Elon Musk’s takeover of Twitter is a natural extension of his overall strategy

In a continuation of my thinking about how Elon Musk makes his business moves, I have been reading about the takeover of Twitter by Elon Musk.

This takeover has aroused enormous discussion, not to mention criticism, both of Elon’s motivation for acquiring Twitter and of the way in which in was carried out and the current management style.

I think I have identified the general direction Musk is going in, and the reasons for his actions. Why Twitter? Why a social network?

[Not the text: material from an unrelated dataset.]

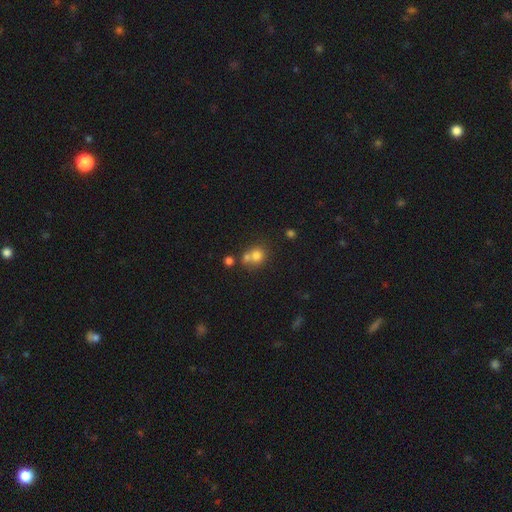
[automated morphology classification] smooth-or-featured: smooth: 75% | star or artifact: 14% | featured or disk: 11%
  how-rounded: round: 81% | in between: 18% | cigar-shaped: 1%
  merging: none: 45% | merger: 42% | minor disturbance: 9% | major disturbance: 4%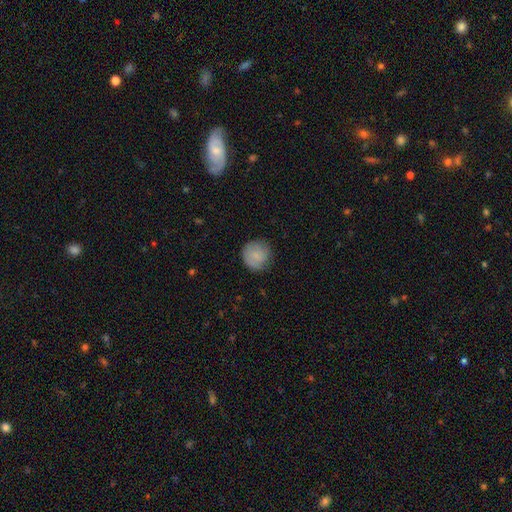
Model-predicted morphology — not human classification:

After all, Musk’s previous endeavors have been mainly hardware oriented: Self driving electric vehicles, reusable rockets, satellites.

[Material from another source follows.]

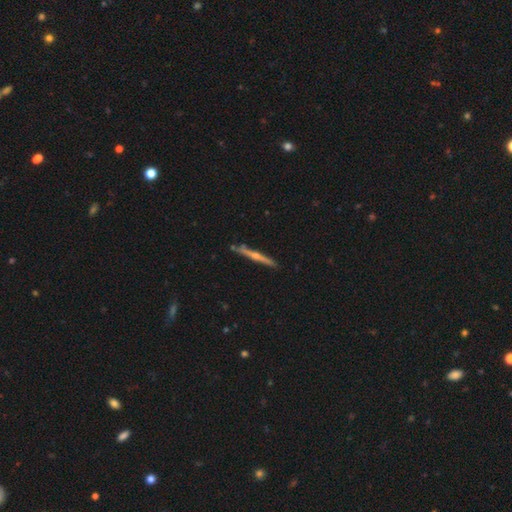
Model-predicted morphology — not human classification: Smooth or featured? featured or disk (71%)
Edge-on disk? yes (98%)
Edge-on bulge? rounded (74%)
Merging? none (87%)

I think Elon’s basic motivation is to create an alternative world, that can function relatively independently from the existing legacy systems, all of which are dominated by entrenched players. The existing payment system was slow and monopolized when Paypal was created, ushering in the field of non-bank online payment systems. Vehicular transport was making miniscule progress measured over decades when Tesla ushered in an electric car that was better than ICE and, more importantly, had it’s own charging network. Government dominated space programs rotted to the degree that the US had no independent launch system for nearly a decade after 2011. SpaceX entered this niche.

Fine, you say. Elon knows how to recognize an opportunity and move on it. That’s no different from any other entrepreneur. In the case of Twitter, critics say that he both overpaid and is running it into the ground. Hardly the mark of a good businessman.

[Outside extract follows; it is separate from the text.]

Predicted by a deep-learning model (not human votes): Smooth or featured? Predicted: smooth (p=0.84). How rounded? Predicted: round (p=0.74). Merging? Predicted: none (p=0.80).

But perhaps the alternative world musk is creating, one which rises out of the ashes of the increasingly dysfunctional, ossified, partisan, and politically-divided existing world in which censorship and manipulation are widespread, needs its own social network and independent means of gathering and spreading information. Seen in this light, buying the only widely known social network that was available for purchase was not only worthwhile, but essential. The hefty price tag was worth it.